入り口を避けて喫煙スペースに移動する。別のお客さんがやってきたけど、今のところ喫煙所はゼロなので大丈夫だろう。袋から取り出したのはレモンソーダ。しゅわしゅわしてあまずっぱい。歯磨きは必要だけど、どうせクッキーも食べるのだからいいだろう。
「落ち着きました」
「ん。ありがとう。ふふ、忍ちゃんと一緒だと、楽しいことでいっぱいね」
「……あの」
忍ちゃんが何か言いかけたところで、二台の車がそこそこのスピードで駐車場に入ってきた。
「……そろそろ家に帰りましょうか」
「そうね」
名残惜しいけど、降りてきた男性は煙草を手にもっている。ここにいては邪魔だし、副流煙を摂取する趣味はない。

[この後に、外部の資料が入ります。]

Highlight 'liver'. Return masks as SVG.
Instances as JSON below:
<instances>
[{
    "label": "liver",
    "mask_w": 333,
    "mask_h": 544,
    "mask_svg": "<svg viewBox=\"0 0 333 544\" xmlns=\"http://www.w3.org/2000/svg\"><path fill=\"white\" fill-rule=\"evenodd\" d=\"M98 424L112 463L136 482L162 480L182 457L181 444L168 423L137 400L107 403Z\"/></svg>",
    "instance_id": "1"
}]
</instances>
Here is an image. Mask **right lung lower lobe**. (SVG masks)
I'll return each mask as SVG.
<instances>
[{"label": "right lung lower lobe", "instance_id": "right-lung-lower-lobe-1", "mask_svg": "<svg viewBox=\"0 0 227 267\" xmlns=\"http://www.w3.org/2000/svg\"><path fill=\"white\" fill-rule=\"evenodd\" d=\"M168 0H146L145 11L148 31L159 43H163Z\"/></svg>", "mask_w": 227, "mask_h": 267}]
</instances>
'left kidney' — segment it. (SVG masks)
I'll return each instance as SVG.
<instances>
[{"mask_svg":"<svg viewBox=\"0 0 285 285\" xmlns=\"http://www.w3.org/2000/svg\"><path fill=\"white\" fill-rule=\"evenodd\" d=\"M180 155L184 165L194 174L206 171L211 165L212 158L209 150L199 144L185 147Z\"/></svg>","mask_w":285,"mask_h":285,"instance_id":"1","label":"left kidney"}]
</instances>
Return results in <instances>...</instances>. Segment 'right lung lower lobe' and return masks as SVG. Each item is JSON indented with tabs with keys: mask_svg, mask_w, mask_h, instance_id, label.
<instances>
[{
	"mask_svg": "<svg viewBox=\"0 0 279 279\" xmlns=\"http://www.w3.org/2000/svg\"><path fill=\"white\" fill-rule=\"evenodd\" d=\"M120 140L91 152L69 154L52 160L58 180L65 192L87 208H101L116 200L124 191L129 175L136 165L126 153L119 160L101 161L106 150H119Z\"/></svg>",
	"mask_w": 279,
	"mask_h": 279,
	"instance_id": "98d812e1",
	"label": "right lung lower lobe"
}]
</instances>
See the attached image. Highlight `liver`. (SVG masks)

私たちは手を繋いでコンビニを後にする。ちょっと騒がしくなったコンビニから遠ざかっていくと、静かな住宅街に向かうそのギャップをより一層感じられた。
もうすぐ忍ちゃんの家だ。この特別な散歩は終わってしまう。このあとまだ行くりしてお話したりお菓子を食べるしそれも楽しみだけど、ちょっと残念な気もしてしまう。
「あの、読子さん」
「なぁに?」
忍ちゃんの家が見える通りに入る角、街灯の下で忍ちゃんは立ち止まった。
「その……さっき、悪いことしてるみたいでドキドキするって言ってたじゃないですか」
「え? ええ、そうね。ちょっと子供っぽかったかしら」
考えてみれば私ももう来年には18歳になるのだ。そうなれば成人だ。夜に外に出るだけで悪いこと、なんて発想自体、子供だったかもしれない。実際忍ちゃんは普通にしているし。何だか恥ずかしくなってきた。
「ちょっとだけ、でも、そんな読子さんも可愛いです」
「忍ちゃんたら……」
肯定されてしまった。でも可愛いって。嬉しい。もう、と文句を言いたいような、照れてしまって笑いたいような、そんな気分で私は誤魔化すように髪を耳にかける。
「あの、せっかくだから、って言ったらおかしいかもですけど。……もっと、悪いこと、しませんか?」
「え?」
もっと悪いこと? そ、そこまでいくと本当に悪いことになっちゃうんじゃ? なんだろう。大きな声をだすとか? 口笛をふくとか?
真剣に言われた言葉に戸惑う私に、忍ちゃんはどこか緊張したように固い表情で、繋いでいない手で私の肩を掴んだ。荷物を持ってくれているので、ビニール袋の中のドリンクがゆるく二の腕にあたる。
いつもならすぐに気づいて謝るだろうに、忍ちゃんは真剣な顔で私をまっすぐ見つめている。ドキドキと、心臓が痛いくらいだ。
「わ、悪いことって?」
「……目を、閉じてくれませんか?」
あ、あ。……ここまでされて気づかないほど、私は鈍くないつもりだ。初めてのお泊り。夜の散歩。人目もなく、ずっと繋いでる手は汗ばんでいるくらい体が熱くて、雰囲気も十分だ。つまり、そう言うことだ。
私はそっと目を閉じた。
「……ん」
すぐ近くに気配を感じると同時に、唇に柔らかいものがあてられる。その衝撃に、思わず声が漏れて体が反応してしまう。身じろぎしてしまった私に、唇がはなれていく。目を開けると、すぐ傍に忍ちゃんがいた。
目を閉じるとまつ毛でできる風圧を感じそうな至近距離。ドキドキを通り越して、バクバクと心臓が爆発しているみたいだ。
「キス、しちゃったわね」
「はい……。すみません、強引、でしたよね」
「ううん。とっても素敵な悪いことだったわ。……もう一回、して?」
「……はい」
私は心臓がはじけてしまうギリギリまで、忍ちゃんと悪いことをした。
最後はちりんちりんと自転車がベルをならして横を通り過ぎるまでしていて、人に見られてしまって、本当に悪いことになってしまったのはたまらなく恥ずかしかった。
でも、散歩を開始した時に感じた特別な思い出になりそうな予感と言うのはこれ以上なく当たっていた。初めてのお泊りの深夜の散歩は、特別なイベントが起きた、忘れられない思い出となった。